To do
Reproduce every line of the data below without changing a single character.

┌──

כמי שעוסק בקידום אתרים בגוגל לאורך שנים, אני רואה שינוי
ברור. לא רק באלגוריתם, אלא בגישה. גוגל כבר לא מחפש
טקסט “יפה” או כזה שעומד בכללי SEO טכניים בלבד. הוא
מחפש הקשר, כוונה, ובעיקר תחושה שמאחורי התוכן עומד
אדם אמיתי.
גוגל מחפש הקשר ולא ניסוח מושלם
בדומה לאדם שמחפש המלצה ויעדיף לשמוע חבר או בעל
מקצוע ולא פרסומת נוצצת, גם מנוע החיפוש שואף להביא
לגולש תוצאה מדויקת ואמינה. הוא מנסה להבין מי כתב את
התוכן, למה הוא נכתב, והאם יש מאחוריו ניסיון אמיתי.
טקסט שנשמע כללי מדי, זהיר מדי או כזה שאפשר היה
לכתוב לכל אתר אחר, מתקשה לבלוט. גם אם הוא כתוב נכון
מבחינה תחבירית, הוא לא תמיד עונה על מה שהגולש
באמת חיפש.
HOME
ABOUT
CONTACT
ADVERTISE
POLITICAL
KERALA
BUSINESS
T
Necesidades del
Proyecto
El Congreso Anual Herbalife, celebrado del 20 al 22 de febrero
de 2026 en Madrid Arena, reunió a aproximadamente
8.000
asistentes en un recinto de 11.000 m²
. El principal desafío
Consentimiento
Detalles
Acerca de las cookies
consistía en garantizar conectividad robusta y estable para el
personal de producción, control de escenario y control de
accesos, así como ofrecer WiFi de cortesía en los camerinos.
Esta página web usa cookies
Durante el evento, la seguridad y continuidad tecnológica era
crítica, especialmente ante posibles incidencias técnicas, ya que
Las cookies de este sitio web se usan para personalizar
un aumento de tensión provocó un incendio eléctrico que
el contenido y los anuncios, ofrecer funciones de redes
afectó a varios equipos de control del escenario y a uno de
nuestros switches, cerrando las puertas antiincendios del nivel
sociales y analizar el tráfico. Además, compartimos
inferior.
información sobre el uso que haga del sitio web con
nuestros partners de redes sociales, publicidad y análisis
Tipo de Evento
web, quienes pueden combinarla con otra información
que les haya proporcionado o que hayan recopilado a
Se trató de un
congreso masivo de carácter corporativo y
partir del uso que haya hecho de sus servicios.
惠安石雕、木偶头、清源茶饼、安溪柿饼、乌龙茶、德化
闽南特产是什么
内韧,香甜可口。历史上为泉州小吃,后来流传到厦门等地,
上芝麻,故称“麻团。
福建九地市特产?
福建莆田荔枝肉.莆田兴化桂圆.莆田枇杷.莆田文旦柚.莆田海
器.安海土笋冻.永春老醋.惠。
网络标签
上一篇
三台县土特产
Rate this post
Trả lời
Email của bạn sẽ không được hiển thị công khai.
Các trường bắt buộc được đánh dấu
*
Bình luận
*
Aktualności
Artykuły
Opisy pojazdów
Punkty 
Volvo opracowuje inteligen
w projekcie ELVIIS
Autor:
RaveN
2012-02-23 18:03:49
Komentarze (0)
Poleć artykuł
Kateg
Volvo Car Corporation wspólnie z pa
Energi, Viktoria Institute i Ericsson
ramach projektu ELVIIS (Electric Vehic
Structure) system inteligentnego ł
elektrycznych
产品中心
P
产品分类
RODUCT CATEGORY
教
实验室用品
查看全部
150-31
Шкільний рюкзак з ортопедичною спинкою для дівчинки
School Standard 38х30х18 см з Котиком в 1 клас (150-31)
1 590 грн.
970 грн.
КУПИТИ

└──

Answer area
כמי שעוסק בקידום אתרים בגוגל לאורך שנים, אני רואה שינוי
ברור. לא רק באלגוריתם, אלא בגישה. גוגל כבר לא מחפש
טקסט “יפה” או כזה שעומד בכללי SEO טכניים בלבד. הוא
מחפש הקשר, כוונה, ובעיקר תחושה שמאחורי התוכן עומד
אדם אמיתי.
גוגל מחפש הקשר ולא ניסוח מושלם
בדומה לאדם שמחפש המלצה ויעדיף לשמוע חבר או בעל
מקצוע ולא פרסומת נוצצת, גם מנוע החיפוש שואף להביא
לגולש תוצאה מדויקת ואמינה. הוא מנסה להבין מי כתב את
התוכן, למה הוא נכתב, והאם יש מאחוריו ניסיון אמיתי.
טקסט שנשמע כללי מדי, זהיר מדי או כזה שאפשר היה
לכתוב לכל אתר אחר, מתקשה לבלוט. גם אם הוא כתוב נכון
מבחינה תחבירית, הוא לא תמיד עונה על מה שהגולש
באמת חיפש.
HOME
ABOUT
CONTACT
ADVERTISE
POLITICAL
KERALA
BUSINESS
T
Necesidades del
Proyecto
El Congreso Anual Herbalife, celebrado del 20 al 22 de febrero
de 2026 en Madrid Arena, reunió a aproximadamente
8.000
asistentes en un recinto de 11.000 m²
. El principal desafío
Consentimiento
Detalles
Acerca de las cookies
consistía en garantizar conectividad robusta y estable para el
personal de producción, control de escenario y control de
accesos, así como ofrecer WiFi de cortesía en los camerinos.
Esta página web usa cookies
Durante el evento, la seguridad y continuidad tecnológica era
crítica, especialmente ante posibles incidencias técnicas, ya que
Las cookies de este sitio web se usan para personalizar
un aumento de tensión provocó un incendio eléctrico que
el contenido y los anuncios, ofrecer funciones de redes
afectó a varios equipos de control del escenario y a uno de
nuestros switches, cerrando las puertas antiincendios del nivel
sociales y analizar el tráfico. Además, compartimos
inferior.
información sobre el uso que haga del sitio web con
nuestros partners de redes sociales, publicidad y análisis
Tipo de Evento
web, quienes pueden combinarla con otra información
que les haya proporcionado o que hayan recopilado a
Se trató de un
congreso masivo de carácter corporativo y
partir del uso que haya hecho de sus servicios.
惠安石雕、木偶头、清源茶饼、安溪柿饼、乌龙茶、德化
闽南特产是什么
内韧,香甜可口。历史上为泉州小吃,后来流传到厦门等地,
上芝麻,故称“麻团。
福建九地市特产?
福建莆田荔枝肉.莆田兴化桂圆.莆田枇杷.莆田文旦柚.莆田海
器.安海土笋冻.永春老醋.惠。
网络标签
上一篇
三台县土特产
Rate this post
Trả lời
Email của bạn sẽ không được hiển thị công khai.
Các trường bắt buộc được đánh dấu
*
Bình luận
*
Aktualności
Artykuły
Opisy pojazdów
Punkty 
Volvo opracowuje inteligen
w projekcie ELVIIS
Autor:
RaveN
2012-02-23 18:03:49
Komentarze (0)
Poleć artykuł
Kateg
Volvo Car Corporation wspólnie z pa
Energi, Viktoria Institute i Ericsson
ramach projektu ELVIIS (Electric Vehic
Structure) system inteligentnego ł
elektrycznych
产品中心
P
产品分类
RODUCT CATEGORY
教
实验室用品
查看全部
150-31
Шкільний рюкзак з ортопедичною спинкою для дівчинки
School Standard 38х30х18 см з Котиком в 1 клас (150-31)
1 590 грн.
970 грн.
КУПИТИ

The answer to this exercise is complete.